▶ [Dataset excerpts]
>>>>>

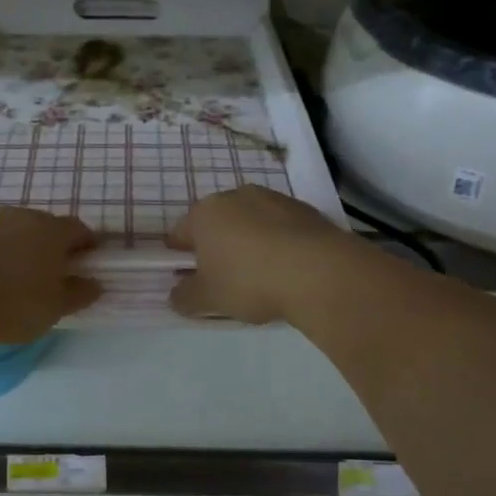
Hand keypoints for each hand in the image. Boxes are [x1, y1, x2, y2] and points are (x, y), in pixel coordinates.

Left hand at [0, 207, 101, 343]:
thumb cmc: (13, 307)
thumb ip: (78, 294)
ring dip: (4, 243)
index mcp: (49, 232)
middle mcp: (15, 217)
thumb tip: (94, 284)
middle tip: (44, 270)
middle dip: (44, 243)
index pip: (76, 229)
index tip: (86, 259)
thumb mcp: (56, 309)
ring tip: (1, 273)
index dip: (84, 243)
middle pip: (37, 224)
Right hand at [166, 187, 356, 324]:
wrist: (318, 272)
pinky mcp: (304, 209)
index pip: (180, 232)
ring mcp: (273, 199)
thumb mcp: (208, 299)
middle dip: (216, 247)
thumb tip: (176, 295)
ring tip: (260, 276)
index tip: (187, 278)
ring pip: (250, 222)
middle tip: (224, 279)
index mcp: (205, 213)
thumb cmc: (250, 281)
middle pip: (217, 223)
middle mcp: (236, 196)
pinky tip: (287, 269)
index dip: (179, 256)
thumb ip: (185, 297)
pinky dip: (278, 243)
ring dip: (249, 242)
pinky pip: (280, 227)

<<<<<
>>>>>

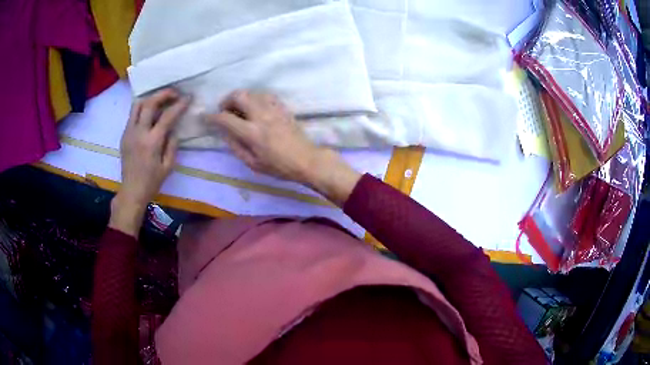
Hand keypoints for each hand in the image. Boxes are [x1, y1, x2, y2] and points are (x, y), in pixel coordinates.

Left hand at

<<<<<

▶ [What is expected] Out of the records above, pull each line containing the word "pinky".

▶ [Task solution]
pinky mcp: (304, 209)
pinky tip: (287, 269)
pinky dip: (278, 243)
pinky pip: (280, 227)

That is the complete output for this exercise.